(Collected data)
───
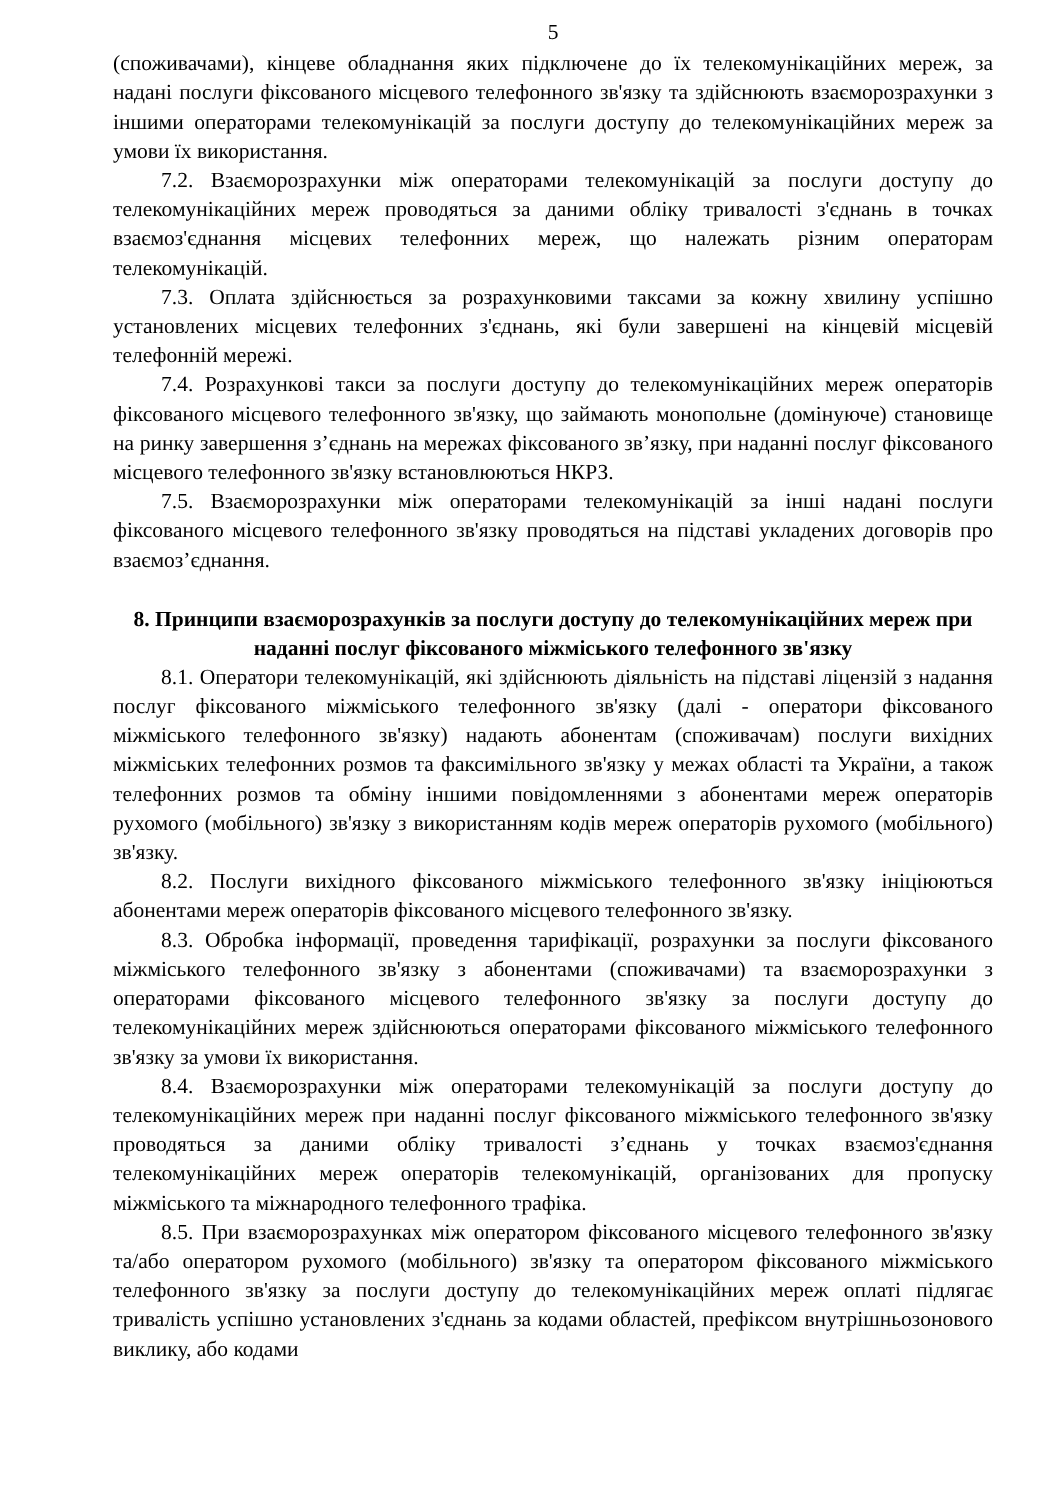5
(споживачами), кінцеве обладнання яких підключене до їх телекомунікаційних мереж, за надані послуги фіксованого місцевого телефонного зв'язку та здійснюють взаєморозрахунки з іншими операторами телекомунікацій за послуги доступу до телекомунікаційних мереж за умови їх використання.
7.2. Взаєморозрахунки між операторами телекомунікацій за послуги доступу до телекомунікаційних мереж проводяться за даними обліку тривалості з'єднань в точках взаємоз'єднання місцевих телефонних мереж, що належать різним операторам телекомунікацій.
7.3. Оплата здійснюється за розрахунковими таксами за кожну хвилину успішно установлених місцевих телефонних з'єднань, які були завершені на кінцевій місцевій телефонній мережі.
7.4. Розрахункові такси за послуги доступу до телекомунікаційних мереж операторів фіксованого місцевого телефонного зв'язку, що займають монопольне (домінуюче) становище на ринку завершення з’єднань на мережах фіксованого зв’язку, при наданні послуг фіксованого місцевого телефонного зв'язку встановлюються НКРЗ.
7.5. Взаєморозрахунки між операторами телекомунікацій за інші надані послуги фіксованого місцевого телефонного зв'язку проводяться на підставі укладених договорів про взаємоз’єднання.
8. Принципи взаєморозрахунків за послуги доступу до телекомунікаційних мереж при наданні послуг фіксованого міжміського телефонного зв'язку
8.1. Оператори телекомунікацій, які здійснюють діяльність на підставі ліцензій з надання послуг фіксованого міжміського телефонного зв'язку (далі - оператори фіксованого міжміського телефонного зв'язку) надають абонентам (споживачам) послуги вихідних міжміських телефонних розмов та факсимільного зв'язку у межах області та України, а також телефонних розмов та обміну іншими повідомленнями з абонентами мереж операторів рухомого (мобільного) зв'язку з використанням кодів мереж операторів рухомого (мобільного) зв'язку.
8.2. Послуги вихідного фіксованого міжміського телефонного зв'язку ініціюються абонентами мереж операторів фіксованого місцевого телефонного зв'язку.
8.3. Обробка інформації, проведення тарифікації, розрахунки за послуги фіксованого міжміського телефонного зв'язку з абонентами (споживачами) та взаєморозрахунки з операторами фіксованого місцевого телефонного зв'язку за послуги доступу до телекомунікаційних мереж здійснюються операторами фіксованого міжміського телефонного зв'язку за умови їх використання.
8.4. Взаєморозрахунки між операторами телекомунікацій за послуги доступу до телекомунікаційних мереж при наданні послуг фіксованого міжміського телефонного зв'язку проводяться за даними обліку тривалості з’єднань у точках взаємоз'єднання телекомунікаційних мереж операторів телекомунікацій, організованих для пропуску міжміського та міжнародного телефонного трафіка.
8.5. При взаєморозрахунках між оператором фіксованого місцевого телефонного зв'язку та/або оператором рухомого (мобільного) зв'язку та оператором фіксованого міжміського телефонного зв'язку за послуги доступу до телекомунікаційних мереж оплаті підлягає тривалість успішно установлених з'єднань за кодами областей, префіксом внутрішньозонового виклику, або кодами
───
### [Brief]
Make an exact copy of the records, pictures excluded.

### [Exercise result]
5
(споживачами), кінцеве обладнання яких підключене до їх телекомунікаційних мереж, за надані послуги фіксованого місцевого телефонного зв'язку та здійснюють взаєморозрахунки з іншими операторами телекомунікацій за послуги доступу до телекомунікаційних мереж за умови їх використання.
7.2. Взаєморозрахунки між операторами телекомунікацій за послуги доступу до телекомунікаційних мереж проводяться за даними обліку тривалості з'єднань в точках взаємоз'єднання місцевих телефонних мереж, що належать різним операторам телекомунікацій.
7.3. Оплата здійснюється за розрахунковими таксами за кожну хвилину успішно установлених місцевих телефонних з'єднань, які були завершені на кінцевій місцевій телефонній мережі.
7.4. Розрахункові такси за послуги доступу до телекомунікаційних мереж операторів фіксованого місцевого телефонного зв'язку, що займають монопольне (домінуюче) становище на ринку завершення з’єднань на мережах фіксованого зв’язку, при наданні послуг фіксованого місцевого телефонного зв'язку встановлюються НКРЗ.
7.5. Взаєморозрахунки між операторами телекомунікацій за інші надані послуги фіксованого місцевого телефонного зв'язку проводяться на підставі укладених договорів про взаємоз’єднання.
8. Принципи взаєморозрахунків за послуги доступу до телекомунікаційних мереж при наданні послуг фіксованого міжміського телефонного зв'язку
8.1. Оператори телекомунікацій, які здійснюють діяльність на підставі ліцензій з надання послуг фіксованого міжміського телефонного зв'язку (далі - оператори фіксованого міжміського телефонного зв'язку) надають абонентам (споживачам) послуги вихідних міжміських телефонних розмов та факсимільного зв'язку у межах області та України, а також телефонних розмов та обміну іншими повідомленнями з абонентами мереж операторів рухомого (мобільного) зв'язку з використанням кодів мереж операторів рухомого (мобільного) зв'язку.
8.2. Послуги вихідного фіксованого міжміського телефонного зв'язку ініціюються абонентами мереж операторів фіксованого місцевого телефонного зв'язку.
8.3. Обробка інформації, проведення тарифікації, розрахунки за послуги фіксованого міжміського телефонного зв'язку з абонентами (споживачами) та взаєморозрахунки з операторами фіксованого місцевого телефонного зв'язку за послуги доступу до телекомунікаційних мереж здійснюються операторами фіксованого міжміського телефонного зв'язку за умови їх використання.
8.4. Взаєморозрахунки між операторами телекомунікацій за послуги доступу до телекомунікаційних мереж при наданні послуг фіксованого міжміського телефонного зв'язку проводяться за даними обліку тривалості з’єднань у точках взаємоз'єднання телекомунікаційних мереж операторів телекомунікацій, організованих для пропуску міжміського та міжнародного телефонного трафіка.
8.5. При взаєморозрахунках між оператором фіксованого місцевого телефонного зв'язку та/або оператором рухомого (мобільного) зв'язку та оператором фіксованого міжміського телефонного зв'язку за послуги доступу до телекомунікаційних мереж оплаті підлягає тривалість успішно установлених з'єднань за кодами областей, префіксом внутрішньозонового виклику, або кодами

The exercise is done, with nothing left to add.